PROVIDED DATA section start

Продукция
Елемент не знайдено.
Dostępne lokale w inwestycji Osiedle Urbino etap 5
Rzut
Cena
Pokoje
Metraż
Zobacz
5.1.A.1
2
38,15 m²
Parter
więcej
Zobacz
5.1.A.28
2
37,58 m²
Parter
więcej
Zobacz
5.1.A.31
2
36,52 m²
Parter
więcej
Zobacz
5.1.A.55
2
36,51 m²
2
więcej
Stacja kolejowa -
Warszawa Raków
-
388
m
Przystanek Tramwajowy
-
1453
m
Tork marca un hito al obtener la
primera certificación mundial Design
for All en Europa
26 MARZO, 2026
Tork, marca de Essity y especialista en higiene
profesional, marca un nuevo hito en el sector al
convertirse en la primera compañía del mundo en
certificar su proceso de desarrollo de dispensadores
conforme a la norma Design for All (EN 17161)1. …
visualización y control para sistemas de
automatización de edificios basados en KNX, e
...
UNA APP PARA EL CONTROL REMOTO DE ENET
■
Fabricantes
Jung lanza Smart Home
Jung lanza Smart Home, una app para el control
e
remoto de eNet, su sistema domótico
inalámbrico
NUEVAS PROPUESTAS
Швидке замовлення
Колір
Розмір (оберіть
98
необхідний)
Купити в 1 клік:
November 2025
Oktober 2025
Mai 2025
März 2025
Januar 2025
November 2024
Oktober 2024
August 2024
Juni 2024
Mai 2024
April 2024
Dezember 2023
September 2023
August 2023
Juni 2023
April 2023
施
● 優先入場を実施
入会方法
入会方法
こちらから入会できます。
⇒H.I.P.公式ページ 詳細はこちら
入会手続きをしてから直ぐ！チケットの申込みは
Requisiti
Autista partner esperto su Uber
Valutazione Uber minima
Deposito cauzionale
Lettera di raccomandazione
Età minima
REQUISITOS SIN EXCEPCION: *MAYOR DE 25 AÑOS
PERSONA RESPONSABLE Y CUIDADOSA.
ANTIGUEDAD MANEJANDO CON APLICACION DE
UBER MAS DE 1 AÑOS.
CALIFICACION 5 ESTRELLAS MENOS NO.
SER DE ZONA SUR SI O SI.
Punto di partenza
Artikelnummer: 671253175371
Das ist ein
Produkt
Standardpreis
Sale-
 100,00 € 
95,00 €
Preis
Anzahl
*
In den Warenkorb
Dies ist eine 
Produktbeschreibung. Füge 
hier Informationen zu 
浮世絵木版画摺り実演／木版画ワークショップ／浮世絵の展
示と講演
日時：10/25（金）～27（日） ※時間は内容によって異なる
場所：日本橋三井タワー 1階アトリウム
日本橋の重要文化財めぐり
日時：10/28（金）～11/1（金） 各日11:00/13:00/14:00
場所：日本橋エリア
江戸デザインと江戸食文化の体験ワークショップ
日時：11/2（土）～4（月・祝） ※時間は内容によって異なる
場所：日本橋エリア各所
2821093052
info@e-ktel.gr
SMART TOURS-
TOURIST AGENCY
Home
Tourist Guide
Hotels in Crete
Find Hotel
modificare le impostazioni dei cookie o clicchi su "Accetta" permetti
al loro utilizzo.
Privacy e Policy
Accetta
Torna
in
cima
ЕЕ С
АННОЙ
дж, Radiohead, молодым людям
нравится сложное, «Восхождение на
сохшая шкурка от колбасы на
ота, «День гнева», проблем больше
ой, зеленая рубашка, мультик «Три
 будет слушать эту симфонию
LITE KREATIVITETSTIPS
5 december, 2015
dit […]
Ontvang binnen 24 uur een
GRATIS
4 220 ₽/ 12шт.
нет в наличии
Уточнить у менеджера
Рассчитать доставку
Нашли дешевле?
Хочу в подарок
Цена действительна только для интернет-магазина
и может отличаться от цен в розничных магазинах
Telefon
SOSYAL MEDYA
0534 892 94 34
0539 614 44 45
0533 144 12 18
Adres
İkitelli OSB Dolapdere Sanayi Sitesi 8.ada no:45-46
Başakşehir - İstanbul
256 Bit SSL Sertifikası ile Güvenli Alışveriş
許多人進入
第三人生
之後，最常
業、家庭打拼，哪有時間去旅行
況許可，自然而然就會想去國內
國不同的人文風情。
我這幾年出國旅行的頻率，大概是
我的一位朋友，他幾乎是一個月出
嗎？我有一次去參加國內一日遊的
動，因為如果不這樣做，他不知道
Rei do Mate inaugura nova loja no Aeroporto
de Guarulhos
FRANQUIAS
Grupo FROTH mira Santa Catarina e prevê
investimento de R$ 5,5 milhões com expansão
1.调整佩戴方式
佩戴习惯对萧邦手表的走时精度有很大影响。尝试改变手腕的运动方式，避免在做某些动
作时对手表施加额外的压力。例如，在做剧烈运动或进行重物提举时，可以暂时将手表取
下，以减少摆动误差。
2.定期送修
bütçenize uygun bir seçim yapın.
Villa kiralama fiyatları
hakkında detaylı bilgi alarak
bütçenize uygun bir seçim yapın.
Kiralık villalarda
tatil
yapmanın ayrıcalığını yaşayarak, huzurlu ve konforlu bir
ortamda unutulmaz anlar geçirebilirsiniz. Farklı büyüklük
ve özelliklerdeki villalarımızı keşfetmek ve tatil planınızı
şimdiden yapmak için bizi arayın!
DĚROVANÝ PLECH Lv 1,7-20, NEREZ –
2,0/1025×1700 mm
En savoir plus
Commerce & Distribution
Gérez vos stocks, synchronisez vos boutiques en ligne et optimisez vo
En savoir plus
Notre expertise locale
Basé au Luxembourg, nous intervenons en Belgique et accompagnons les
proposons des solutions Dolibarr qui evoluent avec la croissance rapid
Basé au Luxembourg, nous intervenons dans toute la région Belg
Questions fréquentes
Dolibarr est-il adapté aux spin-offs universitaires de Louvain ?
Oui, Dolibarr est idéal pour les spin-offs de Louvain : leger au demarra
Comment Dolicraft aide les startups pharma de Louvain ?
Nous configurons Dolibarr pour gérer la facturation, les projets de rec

PROVIDED DATA section end

YOUR TASK -
Please give the listing again exactly, line for line.

TASK OUTPUT -
Продукция
Елемент не знайдено.
Dostępne lokale w inwestycji Osiedle Urbino etap 5
Rzut
Cena
Pokoje
Metraż
Zobacz
5.1.A.1
2
38,15 m²
Parter
więcej
Zobacz
5.1.A.28
2
37,58 m²
Parter
więcej
Zobacz
5.1.A.31
2
36,52 m²
Parter
więcej
Zobacz
5.1.A.55
2
36,51 m²
2
więcej
Stacja kolejowa -
Warszawa Raków
-
388
m
Przystanek Tramwajowy
-
1453
m
Tork marca un hito al obtener la
primera certificación mundial Design
for All en Europa
26 MARZO, 2026
Tork, marca de Essity y especialista en higiene
profesional, marca un nuevo hito en el sector al
convertirse en la primera compañía del mundo en
certificar su proceso de desarrollo de dispensadores
conforme a la norma Design for All (EN 17161)1. …
visualización y control para sistemas de
automatización de edificios basados en KNX, e
...
UNA APP PARA EL CONTROL REMOTO DE ENET
■
Fabricantes
Jung lanza Smart Home
Jung lanza Smart Home, una app para el control
e
remoto de eNet, su sistema domótico
inalámbrico
NUEVAS PROPUESTAS
Швидке замовлення
Колір
Розмір (оберіть
98
необхідний)
Купити в 1 клік:
November 2025
Oktober 2025
Mai 2025
März 2025
Januar 2025
November 2024
Oktober 2024
August 2024
Juni 2024
Mai 2024
April 2024
Dezember 2023
September 2023
August 2023
Juni 2023
April 2023
施
● 優先入場を実施
入会方法
入会方法
こちらから入会できます。
⇒H.I.P.公式ページ 詳細はこちら
入会手続きをしてから直ぐ！チケットの申込みは
Requisiti
Autista partner esperto su Uber
Valutazione Uber minima
Deposito cauzionale
Lettera di raccomandazione
Età minima
REQUISITOS SIN EXCEPCION: *MAYOR DE 25 AÑOS
PERSONA RESPONSABLE Y CUIDADOSA.
ANTIGUEDAD MANEJANDO CON APLICACION DE
UBER MAS DE 1 AÑOS.
CALIFICACION 5 ESTRELLAS MENOS NO.
SER DE ZONA SUR SI O SI.
Punto di partenza
Artikelnummer: 671253175371
Das ist ein
Produkt
Standardpreis
Sale-
 100,00 € 
95,00 €
Preis
Anzahl
*
In den Warenkorb
Dies ist eine 
Produktbeschreibung. Füge 
hier Informationen zu 
浮世絵木版画摺り実演／木版画ワークショップ／浮世絵の展
示と講演
日時：10/25（金）～27（日） ※時間は内容によって異なる
場所：日本橋三井タワー 1階アトリウム
日本橋の重要文化財めぐり
日時：10/28（金）～11/1（金） 各日11:00/13:00/14:00
場所：日本橋エリア
江戸デザインと江戸食文化の体験ワークショップ
日時：11/2（土）～4（月・祝） ※時間は内容によって異なる
場所：日本橋エリア各所
2821093052
info@e-ktel.gr
SMART TOURS-
TOURIST AGENCY
Home
Tourist Guide
Hotels in Crete
Find Hotel
modificare le impostazioni dei cookie o clicchi su "Accetta" permetti
al loro utilizzo.
Privacy e Policy
Accetta
Torna
in
cima
ЕЕ С
АННОЙ
дж, Radiohead, молодым людям
нравится сложное, «Восхождение на
сохшая шкурка от колбасы на
ота, «День гнева», проблем больше
ой, зеленая рубашка, мультик «Три
 будет слушать эту симфонию
LITE KREATIVITETSTIPS
5 december, 2015
dit […]
Ontvang binnen 24 uur een
GRATIS
4 220 ₽/ 12шт.
нет в наличии
Уточнить у менеджера
Рассчитать доставку
Нашли дешевле?
Хочу в подарок
Цена действительна только для интернет-магазина
и может отличаться от цен в розничных магазинах
Telefon
SOSYAL MEDYA
0534 892 94 34
0539 614 44 45
0533 144 12 18
Adres
İkitelli OSB Dolapdere Sanayi Sitesi 8.ada no:45-46
Başakşehir - İstanbul
256 Bit SSL Sertifikası ile Güvenli Alışveriş
許多人進入
第三人生
之後，最常
業、家庭打拼，哪有時間去旅行
況許可，自然而然就會想去國內
國不同的人文風情。
我這幾年出國旅行的頻率，大概是
我的一位朋友，他幾乎是一個月出
嗎？我有一次去參加國內一日遊的
動，因為如果不這樣做，他不知道
Rei do Mate inaugura nova loja no Aeroporto
de Guarulhos
FRANQUIAS
Grupo FROTH mira Santa Catarina e prevê
investimento de R$ 5,5 milhões com expansão
1.调整佩戴方式
佩戴习惯对萧邦手表的走时精度有很大影响。尝试改变手腕的运动方式，避免在做某些动
作时对手表施加额外的压力。例如，在做剧烈运动或进行重物提举时，可以暂时将手表取
下，以减少摆动误差。
2.定期送修
bütçenize uygun bir seçim yapın.
Villa kiralama fiyatları
hakkında detaylı bilgi alarak
bütçenize uygun bir seçim yapın.
Kiralık villalarda
tatil
yapmanın ayrıcalığını yaşayarak, huzurlu ve konforlu bir
ortamda unutulmaz anlar geçirebilirsiniz. Farklı büyüklük
ve özelliklerdeki villalarımızı keşfetmek ve tatil planınızı
şimdiden yapmak için bizi arayın!
DĚROVANÝ PLECH Lv 1,7-20, NEREZ –
2,0/1025×1700 mm
En savoir plus
Commerce & Distribution
Gérez vos stocks, synchronisez vos boutiques en ligne et optimisez vo
En savoir plus
Notre expertise locale
Basé au Luxembourg, nous intervenons en Belgique et accompagnons les
proposons des solutions Dolibarr qui evoluent avec la croissance rapid
Basé au Luxembourg, nous intervenons dans toute la région Belg
Questions fréquentes
Dolibarr est-il adapté aux spin-offs universitaires de Louvain ?
Oui, Dolibarr est idéal pour les spin-offs de Louvain : leger au demarra
Comment Dolicraft aide les startups pharma de Louvain ?
Nous configurons Dolibarr pour gérer la facturation, les projets de rec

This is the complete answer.